A week or so ago, me and Paula were invited for a meal by our friend Viv, with the suggestion that we then take in a post-prandial movie. Nothing at the multiplex grabbed our attention (I had a yen to see ‘The Duchess’, but neither Paula nor Viv like costume dramas) and we were of divided opinion on the films showing at the Broadway.

So we turned our attention to the Screen Room – officially the smallest cinema in the world (it’s as cosy and intimate as watched a professionally projected movie in your living room; their concessions stand even offers coffee and cake). They were showing ‘Savage Grace’. Beyond the fact that it starred the always-watchable Julianne Moore and was based on a true story, none of us knew much about the film.
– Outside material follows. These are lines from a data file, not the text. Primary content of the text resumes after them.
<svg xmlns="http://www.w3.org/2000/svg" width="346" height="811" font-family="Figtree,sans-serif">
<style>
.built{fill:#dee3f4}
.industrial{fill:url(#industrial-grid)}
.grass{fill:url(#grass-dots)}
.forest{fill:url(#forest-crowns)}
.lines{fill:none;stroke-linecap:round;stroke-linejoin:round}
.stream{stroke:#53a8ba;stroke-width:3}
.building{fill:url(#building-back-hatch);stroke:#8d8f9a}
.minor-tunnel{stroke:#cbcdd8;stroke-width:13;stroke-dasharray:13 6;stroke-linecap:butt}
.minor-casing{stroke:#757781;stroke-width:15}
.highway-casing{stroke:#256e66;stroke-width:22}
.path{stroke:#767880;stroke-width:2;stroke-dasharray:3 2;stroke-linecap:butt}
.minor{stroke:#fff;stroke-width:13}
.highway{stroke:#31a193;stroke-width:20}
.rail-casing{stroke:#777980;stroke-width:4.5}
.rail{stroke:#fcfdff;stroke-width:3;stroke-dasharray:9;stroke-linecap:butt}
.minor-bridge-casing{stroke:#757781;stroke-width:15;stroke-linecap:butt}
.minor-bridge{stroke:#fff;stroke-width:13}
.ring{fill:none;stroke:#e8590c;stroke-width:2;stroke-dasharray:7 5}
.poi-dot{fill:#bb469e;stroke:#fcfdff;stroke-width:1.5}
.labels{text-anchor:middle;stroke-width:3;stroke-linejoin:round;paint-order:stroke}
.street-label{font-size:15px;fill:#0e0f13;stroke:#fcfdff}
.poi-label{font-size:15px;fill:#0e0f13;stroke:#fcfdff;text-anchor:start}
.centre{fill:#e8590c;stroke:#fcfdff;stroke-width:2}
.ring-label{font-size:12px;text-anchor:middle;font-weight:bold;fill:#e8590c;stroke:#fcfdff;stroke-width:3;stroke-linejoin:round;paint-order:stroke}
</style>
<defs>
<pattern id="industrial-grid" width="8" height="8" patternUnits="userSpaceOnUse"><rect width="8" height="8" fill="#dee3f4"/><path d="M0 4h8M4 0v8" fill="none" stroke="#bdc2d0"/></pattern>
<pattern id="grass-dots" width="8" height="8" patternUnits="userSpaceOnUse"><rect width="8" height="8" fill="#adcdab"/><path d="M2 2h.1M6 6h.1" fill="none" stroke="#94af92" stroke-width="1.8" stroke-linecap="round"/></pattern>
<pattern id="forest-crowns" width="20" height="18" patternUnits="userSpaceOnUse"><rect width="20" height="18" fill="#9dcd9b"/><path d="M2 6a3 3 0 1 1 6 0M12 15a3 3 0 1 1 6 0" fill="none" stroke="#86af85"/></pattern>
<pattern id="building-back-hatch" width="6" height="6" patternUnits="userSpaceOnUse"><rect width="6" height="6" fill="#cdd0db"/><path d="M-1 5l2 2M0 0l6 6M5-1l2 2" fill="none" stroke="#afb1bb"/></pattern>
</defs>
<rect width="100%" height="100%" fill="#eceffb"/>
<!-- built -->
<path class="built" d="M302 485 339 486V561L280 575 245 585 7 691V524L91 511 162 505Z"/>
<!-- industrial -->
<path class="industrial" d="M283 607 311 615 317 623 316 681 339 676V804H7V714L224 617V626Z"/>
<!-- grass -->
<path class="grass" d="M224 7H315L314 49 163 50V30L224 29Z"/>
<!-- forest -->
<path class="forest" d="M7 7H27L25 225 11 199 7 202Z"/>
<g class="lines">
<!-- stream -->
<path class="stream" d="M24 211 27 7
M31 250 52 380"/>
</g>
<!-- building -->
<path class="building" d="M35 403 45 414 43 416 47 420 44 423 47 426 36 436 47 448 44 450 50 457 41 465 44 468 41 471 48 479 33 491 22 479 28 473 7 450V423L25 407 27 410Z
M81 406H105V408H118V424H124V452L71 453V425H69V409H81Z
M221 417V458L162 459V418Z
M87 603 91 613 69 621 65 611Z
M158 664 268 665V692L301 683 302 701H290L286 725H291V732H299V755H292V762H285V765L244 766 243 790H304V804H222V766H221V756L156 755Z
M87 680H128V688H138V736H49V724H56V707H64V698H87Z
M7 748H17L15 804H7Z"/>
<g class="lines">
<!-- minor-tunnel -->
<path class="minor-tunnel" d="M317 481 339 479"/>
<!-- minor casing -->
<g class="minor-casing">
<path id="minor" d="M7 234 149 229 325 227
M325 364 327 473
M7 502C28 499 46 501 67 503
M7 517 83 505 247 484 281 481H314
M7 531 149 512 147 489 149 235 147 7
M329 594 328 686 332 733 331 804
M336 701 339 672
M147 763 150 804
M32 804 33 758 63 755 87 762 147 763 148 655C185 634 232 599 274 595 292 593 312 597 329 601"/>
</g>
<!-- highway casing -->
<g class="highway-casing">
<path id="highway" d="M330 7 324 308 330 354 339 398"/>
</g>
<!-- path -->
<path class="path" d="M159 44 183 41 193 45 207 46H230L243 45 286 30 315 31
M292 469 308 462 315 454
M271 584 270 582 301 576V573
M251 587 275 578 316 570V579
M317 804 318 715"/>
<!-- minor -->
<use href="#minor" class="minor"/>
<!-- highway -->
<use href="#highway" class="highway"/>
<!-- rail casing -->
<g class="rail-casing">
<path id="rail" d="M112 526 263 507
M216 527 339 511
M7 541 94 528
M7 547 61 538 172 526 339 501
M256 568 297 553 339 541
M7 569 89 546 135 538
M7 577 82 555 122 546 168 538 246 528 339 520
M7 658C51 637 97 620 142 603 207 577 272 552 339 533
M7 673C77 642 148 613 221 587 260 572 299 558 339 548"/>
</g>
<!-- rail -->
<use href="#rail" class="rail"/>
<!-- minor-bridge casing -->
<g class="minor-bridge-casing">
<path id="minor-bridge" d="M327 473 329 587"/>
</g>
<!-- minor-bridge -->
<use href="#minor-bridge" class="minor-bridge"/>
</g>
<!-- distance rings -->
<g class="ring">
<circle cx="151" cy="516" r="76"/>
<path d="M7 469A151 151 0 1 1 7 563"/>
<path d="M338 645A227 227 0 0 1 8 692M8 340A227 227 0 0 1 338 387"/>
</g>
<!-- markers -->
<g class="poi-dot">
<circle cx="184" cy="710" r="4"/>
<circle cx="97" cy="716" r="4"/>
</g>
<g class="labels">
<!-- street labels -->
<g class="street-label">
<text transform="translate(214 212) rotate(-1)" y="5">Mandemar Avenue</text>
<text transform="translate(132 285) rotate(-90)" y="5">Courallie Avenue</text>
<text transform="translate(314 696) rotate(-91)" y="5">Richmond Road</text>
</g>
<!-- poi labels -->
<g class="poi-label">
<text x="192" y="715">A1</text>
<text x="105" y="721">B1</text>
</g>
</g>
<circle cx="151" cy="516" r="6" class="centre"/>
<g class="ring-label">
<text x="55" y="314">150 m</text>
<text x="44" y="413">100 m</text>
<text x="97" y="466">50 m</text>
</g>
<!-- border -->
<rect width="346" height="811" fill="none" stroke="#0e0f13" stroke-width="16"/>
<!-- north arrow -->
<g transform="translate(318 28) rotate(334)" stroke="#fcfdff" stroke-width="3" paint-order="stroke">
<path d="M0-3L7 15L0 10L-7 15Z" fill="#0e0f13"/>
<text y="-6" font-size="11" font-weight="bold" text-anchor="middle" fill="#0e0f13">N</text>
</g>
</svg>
So it was that we toddled off to see ‘Savage Grace’. Since Viv had cooked for us, I did the honourable thing, pulled out my ‘Pulp Fiction’-stylee BAD MOTHERFUCKER wallet, and stumped up for the tickets.

Early scenes were low-key and talky; the film opened out cinematically in its middle section (it’s structured in six ‘chapters’ covering different periods of time and geographical locations as its protagonists waltz through four decades of dysfunctionalism), then returned to dull interiors in its closing stages. It was waspishly scripted, powerfully acted and anaemically directed. There wasn’t a single character you could motivate yourself actually to give a damn about.
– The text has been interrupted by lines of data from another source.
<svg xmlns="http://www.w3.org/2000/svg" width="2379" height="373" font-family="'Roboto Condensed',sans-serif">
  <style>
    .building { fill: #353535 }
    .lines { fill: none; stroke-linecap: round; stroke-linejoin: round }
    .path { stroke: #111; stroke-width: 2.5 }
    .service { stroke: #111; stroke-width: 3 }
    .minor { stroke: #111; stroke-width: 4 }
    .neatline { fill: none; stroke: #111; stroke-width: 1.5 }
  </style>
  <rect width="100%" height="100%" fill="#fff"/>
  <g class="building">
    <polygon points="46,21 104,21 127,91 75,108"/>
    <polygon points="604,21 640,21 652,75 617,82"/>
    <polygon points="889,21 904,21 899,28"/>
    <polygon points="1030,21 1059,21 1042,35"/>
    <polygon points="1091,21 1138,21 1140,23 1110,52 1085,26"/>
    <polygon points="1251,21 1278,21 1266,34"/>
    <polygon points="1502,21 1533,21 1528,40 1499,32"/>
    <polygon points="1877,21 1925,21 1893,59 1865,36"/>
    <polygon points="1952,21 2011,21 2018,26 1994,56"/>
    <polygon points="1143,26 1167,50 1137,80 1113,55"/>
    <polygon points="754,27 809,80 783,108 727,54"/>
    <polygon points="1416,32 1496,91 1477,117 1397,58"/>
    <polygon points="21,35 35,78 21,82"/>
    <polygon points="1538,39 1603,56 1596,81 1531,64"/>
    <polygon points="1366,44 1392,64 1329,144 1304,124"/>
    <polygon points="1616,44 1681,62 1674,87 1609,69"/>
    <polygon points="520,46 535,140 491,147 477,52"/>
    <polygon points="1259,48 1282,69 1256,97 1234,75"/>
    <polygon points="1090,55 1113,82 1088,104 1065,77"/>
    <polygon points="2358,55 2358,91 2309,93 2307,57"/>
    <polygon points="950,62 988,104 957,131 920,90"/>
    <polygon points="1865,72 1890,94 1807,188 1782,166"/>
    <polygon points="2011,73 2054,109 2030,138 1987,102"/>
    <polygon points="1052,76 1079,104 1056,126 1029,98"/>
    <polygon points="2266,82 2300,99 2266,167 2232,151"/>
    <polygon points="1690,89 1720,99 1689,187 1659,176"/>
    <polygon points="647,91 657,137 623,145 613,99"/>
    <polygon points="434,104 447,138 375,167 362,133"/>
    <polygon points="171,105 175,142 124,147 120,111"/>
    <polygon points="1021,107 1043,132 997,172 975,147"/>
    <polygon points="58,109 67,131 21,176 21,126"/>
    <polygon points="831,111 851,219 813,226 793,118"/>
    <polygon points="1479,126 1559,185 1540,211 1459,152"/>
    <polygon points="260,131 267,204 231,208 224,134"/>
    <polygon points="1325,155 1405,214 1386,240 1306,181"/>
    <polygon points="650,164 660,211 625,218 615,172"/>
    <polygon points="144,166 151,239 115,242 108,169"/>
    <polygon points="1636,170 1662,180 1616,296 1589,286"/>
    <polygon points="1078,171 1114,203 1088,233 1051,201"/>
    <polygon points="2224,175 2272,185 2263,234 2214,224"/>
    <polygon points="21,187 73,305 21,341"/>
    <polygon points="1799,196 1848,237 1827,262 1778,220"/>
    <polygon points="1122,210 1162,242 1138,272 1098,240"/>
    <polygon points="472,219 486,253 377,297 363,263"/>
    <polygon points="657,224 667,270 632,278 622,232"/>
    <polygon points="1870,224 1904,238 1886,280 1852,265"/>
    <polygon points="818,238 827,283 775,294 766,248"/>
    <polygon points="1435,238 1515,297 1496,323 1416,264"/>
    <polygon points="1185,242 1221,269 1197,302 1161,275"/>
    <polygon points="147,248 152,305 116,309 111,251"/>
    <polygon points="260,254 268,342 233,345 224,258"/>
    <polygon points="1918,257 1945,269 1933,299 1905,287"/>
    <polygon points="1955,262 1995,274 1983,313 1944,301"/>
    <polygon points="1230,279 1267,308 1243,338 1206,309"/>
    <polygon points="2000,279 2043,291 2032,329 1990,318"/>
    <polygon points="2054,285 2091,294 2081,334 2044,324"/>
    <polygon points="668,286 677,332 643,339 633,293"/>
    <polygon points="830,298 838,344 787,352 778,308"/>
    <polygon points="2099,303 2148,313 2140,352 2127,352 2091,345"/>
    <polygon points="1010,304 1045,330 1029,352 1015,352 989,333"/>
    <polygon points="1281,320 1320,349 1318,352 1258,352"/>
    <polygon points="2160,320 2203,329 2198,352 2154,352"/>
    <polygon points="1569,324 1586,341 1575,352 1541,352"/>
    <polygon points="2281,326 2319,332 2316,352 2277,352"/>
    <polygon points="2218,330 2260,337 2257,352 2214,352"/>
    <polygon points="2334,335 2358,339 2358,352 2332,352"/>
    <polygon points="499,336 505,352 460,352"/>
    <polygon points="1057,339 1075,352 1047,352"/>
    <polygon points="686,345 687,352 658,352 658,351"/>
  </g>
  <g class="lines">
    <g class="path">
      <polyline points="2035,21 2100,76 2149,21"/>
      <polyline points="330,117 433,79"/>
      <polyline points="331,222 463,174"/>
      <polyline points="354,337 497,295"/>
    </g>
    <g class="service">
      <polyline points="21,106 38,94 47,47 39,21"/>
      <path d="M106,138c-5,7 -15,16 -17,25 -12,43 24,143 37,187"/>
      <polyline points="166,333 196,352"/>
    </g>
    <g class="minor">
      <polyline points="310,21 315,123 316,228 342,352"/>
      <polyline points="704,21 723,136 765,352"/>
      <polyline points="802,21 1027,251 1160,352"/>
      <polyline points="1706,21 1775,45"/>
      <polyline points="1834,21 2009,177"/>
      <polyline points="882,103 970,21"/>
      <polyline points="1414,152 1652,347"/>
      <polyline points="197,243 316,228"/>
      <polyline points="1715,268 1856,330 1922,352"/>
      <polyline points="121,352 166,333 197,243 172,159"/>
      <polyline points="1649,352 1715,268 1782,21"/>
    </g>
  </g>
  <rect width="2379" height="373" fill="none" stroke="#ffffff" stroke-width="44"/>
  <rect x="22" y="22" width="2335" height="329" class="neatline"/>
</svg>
But, in parts, it proved curiously gripping. And then. About an hour and a half in …


… emotionally unstable socialite Barbara Baekeland (Moore), crosses the line in terms of maternal affection with her sexually confused son Tony (Eddie Redmayne) and some Oedipal shenanigans ensue. When sonny-boy informs mommy-dearest that, ahem, he didn’t reach completion, she finishes the job with a bit of the old five-fingered widow.


Imagine the three of us sitting there: Viv was staring at the screen in shocked silence, Paula’s head was in her hands and I’d suddenly taken a profound interest in my shoelaces.

A little later, after …


… sonny-boy stabs mommy-dearest with a kitchen knife during an argument then makes two phone calls, one for an ambulance, one to order a Chinese (the meal arrives before the ambulance: I have got to get the number of that takeaway!) …


… we wandered out into a particularly rainy night and compared notes. “That’s an hour and a half of my life I won’t have again,” Paula opined. My opinion was that ‘Savage Grace’ should have been a French or Italian movie from the 70s, subtitled and angst-y, the kind of movie you could tut over as you left the cinema, shaking your head and coming out with something like “Honestly, those Europeans …”

Viv’s final word was succinct and priceless. “You know what it says on your wallet,” she said; “well, now you’ve actually seen one.”